----- Fragmento del documento -----

No vale la pena ni la alegría quien te quita la luz, quien te enfunda una coraza, quien te envenena, quien te duele, quien te escuece, quien te importuna y quien no te alivia.
Aleja de tu vida a las personas que te dañan
Aleja a las personas que te infligen daño, que te disparan flechas de sentimientos envenenados, que solo buscan su propio interés, que utilizan el engaño y falsas emociones para manipularte.
Es mejor que mires de lejos a esa gente y que tomes perspectiva. No merece tu pena quien te la provoca, aunque a veces es inevitable sentir tristeza porque la existencia de personas capaces de intentar hacer que alguien no sea feliz.
Que estas personas te pillen de sorpresa y no puedas escaparte no te ayuda a no sentirte triste, pero sí que te ayudará a cuestionarte, a validar tus emociones y a asegurarte de que tu círculo más cercano realmente merece tanto la pena que siempre te dará alegrías.
Todos podemos cometer errores
Tenemos que tener en cuenta que todos somos personas y que podemos cometer errores que dañen a los demás. Sabiendo esto debemos saber que lo que siempre prevalece es la intención y, por supuesto, cuando esta no es mala, automáticamente eximimos de culpa a nuestro “agresor”.
A veces no conseguimos medir a tiempo las consecuencias de nuestros actos y dañamos a quienes más nos quieren. Esto sucede así porque a quien no nos aprecia no podremos herirle, pues no tiene interés en nuestros comportamientos.

----- Listado proporcionado -----

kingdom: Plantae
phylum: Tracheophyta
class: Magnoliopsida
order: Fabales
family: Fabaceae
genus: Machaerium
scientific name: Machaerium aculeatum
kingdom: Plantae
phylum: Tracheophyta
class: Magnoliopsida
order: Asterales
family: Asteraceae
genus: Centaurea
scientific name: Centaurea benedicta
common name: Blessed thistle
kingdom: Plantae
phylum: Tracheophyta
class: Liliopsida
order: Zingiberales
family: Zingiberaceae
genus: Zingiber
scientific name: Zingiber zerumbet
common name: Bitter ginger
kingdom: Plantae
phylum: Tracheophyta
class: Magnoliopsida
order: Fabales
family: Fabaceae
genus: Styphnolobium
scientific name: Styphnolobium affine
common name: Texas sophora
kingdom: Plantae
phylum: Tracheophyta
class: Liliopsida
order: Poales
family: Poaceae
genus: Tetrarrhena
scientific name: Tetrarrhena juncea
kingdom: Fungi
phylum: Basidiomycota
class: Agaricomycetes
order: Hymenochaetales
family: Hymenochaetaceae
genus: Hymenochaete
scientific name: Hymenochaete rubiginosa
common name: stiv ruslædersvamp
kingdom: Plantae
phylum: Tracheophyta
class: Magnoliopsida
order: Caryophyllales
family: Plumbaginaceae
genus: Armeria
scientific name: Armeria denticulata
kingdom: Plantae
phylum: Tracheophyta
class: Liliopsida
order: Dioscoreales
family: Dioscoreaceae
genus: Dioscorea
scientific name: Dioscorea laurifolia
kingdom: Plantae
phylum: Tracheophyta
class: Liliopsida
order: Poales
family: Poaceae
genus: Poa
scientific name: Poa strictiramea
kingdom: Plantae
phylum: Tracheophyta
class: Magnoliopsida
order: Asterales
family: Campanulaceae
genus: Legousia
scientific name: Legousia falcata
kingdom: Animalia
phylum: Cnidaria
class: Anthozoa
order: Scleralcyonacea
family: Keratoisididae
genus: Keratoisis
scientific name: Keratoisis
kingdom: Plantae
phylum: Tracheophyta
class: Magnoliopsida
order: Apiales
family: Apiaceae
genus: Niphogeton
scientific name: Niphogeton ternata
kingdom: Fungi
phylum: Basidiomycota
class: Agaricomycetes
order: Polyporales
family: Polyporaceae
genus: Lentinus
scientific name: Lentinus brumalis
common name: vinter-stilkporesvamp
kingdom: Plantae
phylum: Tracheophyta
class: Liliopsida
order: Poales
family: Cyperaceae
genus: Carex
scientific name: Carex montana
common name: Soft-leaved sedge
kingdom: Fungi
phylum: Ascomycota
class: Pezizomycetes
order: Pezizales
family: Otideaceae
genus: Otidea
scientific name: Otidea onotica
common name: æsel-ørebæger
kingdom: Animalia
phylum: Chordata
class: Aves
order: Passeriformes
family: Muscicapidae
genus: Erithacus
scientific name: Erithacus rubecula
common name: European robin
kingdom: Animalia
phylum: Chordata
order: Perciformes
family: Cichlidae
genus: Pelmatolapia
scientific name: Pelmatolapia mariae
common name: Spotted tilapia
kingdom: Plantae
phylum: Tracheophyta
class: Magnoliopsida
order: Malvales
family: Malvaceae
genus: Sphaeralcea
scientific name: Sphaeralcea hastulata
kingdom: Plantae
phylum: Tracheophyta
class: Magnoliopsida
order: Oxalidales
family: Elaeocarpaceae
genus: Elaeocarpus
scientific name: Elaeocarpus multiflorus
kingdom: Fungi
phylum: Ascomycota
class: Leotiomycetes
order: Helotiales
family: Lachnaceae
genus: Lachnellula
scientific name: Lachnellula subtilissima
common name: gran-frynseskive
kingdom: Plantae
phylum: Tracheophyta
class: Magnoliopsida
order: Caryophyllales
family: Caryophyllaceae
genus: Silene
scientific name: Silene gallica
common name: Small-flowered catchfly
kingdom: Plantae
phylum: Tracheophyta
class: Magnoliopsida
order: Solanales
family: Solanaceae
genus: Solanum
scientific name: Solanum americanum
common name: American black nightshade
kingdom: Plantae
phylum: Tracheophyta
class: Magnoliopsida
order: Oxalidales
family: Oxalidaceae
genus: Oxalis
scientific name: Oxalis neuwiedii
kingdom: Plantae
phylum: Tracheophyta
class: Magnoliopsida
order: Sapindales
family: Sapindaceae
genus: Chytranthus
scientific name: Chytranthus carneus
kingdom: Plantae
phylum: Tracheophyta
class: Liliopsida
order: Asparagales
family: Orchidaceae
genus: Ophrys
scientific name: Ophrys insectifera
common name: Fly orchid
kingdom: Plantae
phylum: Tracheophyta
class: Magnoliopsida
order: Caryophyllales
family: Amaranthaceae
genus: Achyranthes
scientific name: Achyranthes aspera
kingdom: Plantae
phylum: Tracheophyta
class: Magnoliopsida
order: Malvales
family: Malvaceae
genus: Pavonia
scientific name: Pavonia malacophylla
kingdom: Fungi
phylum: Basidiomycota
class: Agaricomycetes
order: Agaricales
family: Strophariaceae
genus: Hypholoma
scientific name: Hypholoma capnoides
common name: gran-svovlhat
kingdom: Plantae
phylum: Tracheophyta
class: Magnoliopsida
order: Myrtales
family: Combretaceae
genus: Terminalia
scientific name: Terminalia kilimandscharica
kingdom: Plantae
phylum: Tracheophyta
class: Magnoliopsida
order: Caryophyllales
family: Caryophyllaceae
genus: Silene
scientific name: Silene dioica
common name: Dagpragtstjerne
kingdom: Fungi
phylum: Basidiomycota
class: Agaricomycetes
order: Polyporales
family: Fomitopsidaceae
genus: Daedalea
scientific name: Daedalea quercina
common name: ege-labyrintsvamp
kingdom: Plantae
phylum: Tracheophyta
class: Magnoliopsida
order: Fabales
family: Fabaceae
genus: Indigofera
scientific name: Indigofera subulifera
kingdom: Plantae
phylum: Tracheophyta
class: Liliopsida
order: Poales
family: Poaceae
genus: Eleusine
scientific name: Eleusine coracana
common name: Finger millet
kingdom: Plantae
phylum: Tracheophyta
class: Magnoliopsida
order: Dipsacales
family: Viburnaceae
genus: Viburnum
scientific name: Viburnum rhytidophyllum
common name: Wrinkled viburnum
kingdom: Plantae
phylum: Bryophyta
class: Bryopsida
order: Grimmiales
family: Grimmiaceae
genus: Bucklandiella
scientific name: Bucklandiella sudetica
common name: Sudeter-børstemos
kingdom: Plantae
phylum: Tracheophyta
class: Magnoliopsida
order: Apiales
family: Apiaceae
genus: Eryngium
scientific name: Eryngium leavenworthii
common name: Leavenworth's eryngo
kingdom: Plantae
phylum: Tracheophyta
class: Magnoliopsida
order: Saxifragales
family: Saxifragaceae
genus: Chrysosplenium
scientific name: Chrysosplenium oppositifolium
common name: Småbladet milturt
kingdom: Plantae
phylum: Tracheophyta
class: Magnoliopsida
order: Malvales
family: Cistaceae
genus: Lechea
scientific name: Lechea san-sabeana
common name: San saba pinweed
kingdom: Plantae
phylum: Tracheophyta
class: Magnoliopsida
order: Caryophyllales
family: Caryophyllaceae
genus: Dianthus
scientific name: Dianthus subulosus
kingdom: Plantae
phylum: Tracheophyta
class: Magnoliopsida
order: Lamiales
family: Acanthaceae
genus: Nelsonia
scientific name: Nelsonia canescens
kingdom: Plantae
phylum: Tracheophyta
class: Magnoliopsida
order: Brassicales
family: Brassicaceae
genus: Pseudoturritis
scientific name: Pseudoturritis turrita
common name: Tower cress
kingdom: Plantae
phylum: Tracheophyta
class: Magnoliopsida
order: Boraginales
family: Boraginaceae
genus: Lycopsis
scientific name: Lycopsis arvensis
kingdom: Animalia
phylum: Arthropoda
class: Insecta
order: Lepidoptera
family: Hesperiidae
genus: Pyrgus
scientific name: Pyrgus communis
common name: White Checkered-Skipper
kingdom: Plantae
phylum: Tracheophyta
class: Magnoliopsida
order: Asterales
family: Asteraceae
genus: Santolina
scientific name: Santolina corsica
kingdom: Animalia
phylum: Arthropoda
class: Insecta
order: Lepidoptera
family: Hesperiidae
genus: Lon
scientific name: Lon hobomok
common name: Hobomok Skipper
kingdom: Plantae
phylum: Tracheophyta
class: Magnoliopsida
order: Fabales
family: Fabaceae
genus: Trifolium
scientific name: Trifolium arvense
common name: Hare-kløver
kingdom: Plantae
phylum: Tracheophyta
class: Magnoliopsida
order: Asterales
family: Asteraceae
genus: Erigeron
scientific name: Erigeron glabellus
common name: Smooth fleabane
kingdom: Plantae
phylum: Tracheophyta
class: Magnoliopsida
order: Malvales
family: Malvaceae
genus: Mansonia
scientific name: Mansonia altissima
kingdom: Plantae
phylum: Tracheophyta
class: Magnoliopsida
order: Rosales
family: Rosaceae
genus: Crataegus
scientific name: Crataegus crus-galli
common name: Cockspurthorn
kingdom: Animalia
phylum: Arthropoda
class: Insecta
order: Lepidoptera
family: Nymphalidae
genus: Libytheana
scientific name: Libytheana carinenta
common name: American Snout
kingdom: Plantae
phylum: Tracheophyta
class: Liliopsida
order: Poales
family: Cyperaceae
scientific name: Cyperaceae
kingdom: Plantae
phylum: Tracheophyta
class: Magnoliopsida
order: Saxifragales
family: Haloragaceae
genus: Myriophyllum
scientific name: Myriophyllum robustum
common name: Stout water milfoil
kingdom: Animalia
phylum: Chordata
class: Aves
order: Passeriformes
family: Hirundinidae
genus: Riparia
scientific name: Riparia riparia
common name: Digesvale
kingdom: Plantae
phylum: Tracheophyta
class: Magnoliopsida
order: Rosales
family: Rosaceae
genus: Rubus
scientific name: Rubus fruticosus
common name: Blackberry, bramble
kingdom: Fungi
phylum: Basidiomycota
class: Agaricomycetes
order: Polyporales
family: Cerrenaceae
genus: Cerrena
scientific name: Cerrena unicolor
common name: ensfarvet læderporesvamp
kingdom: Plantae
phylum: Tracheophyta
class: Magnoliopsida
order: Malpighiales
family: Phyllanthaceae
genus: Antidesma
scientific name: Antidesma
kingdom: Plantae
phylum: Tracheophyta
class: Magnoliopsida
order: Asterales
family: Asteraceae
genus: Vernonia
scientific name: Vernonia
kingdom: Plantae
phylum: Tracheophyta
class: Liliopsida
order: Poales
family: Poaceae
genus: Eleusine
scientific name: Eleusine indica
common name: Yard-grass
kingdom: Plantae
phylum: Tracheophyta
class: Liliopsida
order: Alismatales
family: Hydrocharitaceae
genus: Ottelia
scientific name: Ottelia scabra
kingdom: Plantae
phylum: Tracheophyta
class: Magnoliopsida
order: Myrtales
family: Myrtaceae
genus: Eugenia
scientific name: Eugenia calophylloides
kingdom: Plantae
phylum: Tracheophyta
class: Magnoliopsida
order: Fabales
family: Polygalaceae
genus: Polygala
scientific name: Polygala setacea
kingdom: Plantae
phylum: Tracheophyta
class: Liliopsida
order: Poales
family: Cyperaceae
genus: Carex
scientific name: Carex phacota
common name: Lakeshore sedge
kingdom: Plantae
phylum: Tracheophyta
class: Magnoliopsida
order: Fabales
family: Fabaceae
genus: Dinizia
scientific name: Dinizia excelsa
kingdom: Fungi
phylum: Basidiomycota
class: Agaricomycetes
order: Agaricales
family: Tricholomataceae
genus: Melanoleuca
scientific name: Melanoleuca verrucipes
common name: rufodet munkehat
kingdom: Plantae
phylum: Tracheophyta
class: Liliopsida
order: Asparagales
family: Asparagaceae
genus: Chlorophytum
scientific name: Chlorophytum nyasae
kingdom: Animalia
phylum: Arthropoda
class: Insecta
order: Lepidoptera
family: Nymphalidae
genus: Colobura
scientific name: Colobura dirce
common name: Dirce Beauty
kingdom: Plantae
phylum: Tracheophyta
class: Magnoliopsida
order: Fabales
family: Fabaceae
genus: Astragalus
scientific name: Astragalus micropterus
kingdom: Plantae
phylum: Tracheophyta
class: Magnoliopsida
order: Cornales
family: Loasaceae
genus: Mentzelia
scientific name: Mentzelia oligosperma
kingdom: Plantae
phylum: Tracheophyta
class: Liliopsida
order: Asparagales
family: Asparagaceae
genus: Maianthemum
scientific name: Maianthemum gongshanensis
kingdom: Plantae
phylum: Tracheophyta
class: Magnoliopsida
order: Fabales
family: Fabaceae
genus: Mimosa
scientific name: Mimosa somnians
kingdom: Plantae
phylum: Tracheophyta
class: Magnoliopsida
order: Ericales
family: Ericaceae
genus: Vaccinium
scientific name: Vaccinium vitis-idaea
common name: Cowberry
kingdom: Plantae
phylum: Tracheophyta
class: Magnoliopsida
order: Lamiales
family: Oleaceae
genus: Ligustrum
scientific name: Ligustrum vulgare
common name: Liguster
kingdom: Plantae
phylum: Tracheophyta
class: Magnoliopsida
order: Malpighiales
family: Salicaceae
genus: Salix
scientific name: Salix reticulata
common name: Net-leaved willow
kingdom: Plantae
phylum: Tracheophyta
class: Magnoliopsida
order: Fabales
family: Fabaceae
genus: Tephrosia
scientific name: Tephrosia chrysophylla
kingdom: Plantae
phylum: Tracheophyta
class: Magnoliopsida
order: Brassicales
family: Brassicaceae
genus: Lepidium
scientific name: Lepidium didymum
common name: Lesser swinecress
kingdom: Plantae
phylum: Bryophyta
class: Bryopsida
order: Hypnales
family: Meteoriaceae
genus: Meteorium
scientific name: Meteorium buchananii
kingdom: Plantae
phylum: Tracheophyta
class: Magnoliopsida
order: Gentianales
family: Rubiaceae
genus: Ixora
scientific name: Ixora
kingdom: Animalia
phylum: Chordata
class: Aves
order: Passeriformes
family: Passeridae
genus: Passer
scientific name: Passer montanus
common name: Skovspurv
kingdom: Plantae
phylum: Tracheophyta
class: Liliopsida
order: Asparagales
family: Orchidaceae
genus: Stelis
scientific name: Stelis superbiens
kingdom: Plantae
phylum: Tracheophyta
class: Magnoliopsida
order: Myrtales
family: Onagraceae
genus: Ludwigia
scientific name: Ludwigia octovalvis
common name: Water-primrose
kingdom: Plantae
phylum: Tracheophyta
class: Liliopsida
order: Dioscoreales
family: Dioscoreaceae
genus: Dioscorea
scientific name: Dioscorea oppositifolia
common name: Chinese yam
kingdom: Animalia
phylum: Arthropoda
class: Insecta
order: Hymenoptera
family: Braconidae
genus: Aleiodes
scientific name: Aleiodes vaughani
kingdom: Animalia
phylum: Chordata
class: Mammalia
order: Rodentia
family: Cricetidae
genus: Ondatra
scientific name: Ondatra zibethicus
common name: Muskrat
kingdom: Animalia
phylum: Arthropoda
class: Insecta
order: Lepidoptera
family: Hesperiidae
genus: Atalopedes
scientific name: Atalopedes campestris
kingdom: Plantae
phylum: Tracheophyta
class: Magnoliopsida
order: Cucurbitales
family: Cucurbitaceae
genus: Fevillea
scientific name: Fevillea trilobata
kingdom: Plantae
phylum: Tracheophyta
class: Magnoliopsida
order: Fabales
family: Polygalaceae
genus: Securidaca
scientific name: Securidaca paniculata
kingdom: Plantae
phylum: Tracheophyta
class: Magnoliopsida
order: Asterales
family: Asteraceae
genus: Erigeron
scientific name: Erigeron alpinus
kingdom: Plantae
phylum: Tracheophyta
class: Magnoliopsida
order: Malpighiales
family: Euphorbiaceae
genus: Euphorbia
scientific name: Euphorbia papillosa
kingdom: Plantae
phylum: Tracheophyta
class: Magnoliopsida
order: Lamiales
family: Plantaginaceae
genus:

-----

_Objetivo 1_
Duplica del fragmento sobre las personas que nos dañan todo lo que va desde "No vale la pena" hasta "no sea feliz.", sin cambiar nada.
_Objetivo 2_
Anota tal cual las líneas del listado que van desde la que contiene "scientific name: Colobura dirce" hasta la que contiene "genus: Mimosa", ambas incluidas, y nada más.
El fragmento y el listado proceden de fuentes distintas.

_Respuesta correcta 1_
No vale la pena ni la alegría quien te quita la luz, quien te enfunda una coraza, quien te envenena, quien te duele, quien te escuece, quien te importuna y quien no te alivia.
Aleja de tu vida a las personas que te dañan
Aleja a las personas que te infligen daño, que te disparan flechas de sentimientos envenenados, que solo buscan su propio interés, que utilizan el engaño y falsas emociones para manipularte.
Es mejor que mires de lejos a esa gente y que tomes perspectiva. No merece tu pena quien te la provoca, aunque a veces es inevitable sentir tristeza porque la existencia de personas capaces de intentar hacer que alguien no sea feliz.

_Respuesta correcta 2_
scientific name: Colobura dirce
common name: Dirce Beauty
kingdom: Plantae
phylum: Tracheophyta
class: Magnoliopsida
order: Fabales
family: Fabaceae
genus: Astragalus
scientific name: Astragalus micropterus
kingdom: Plantae
phylum: Tracheophyta
class: Magnoliopsida
order: Cornales
family: Loasaceae
genus: Mentzelia
scientific name: Mentzelia oligosperma
kingdom: Plantae
phylum: Tracheophyta
class: Liliopsida
order: Asparagales
family: Asparagaceae
genus: Maianthemum
scientific name: Maianthemum gongshanensis
kingdom: Plantae
phylum: Tracheophyta
class: Magnoliopsida
order: Fabales
family: Fabaceae
genus: Mimosa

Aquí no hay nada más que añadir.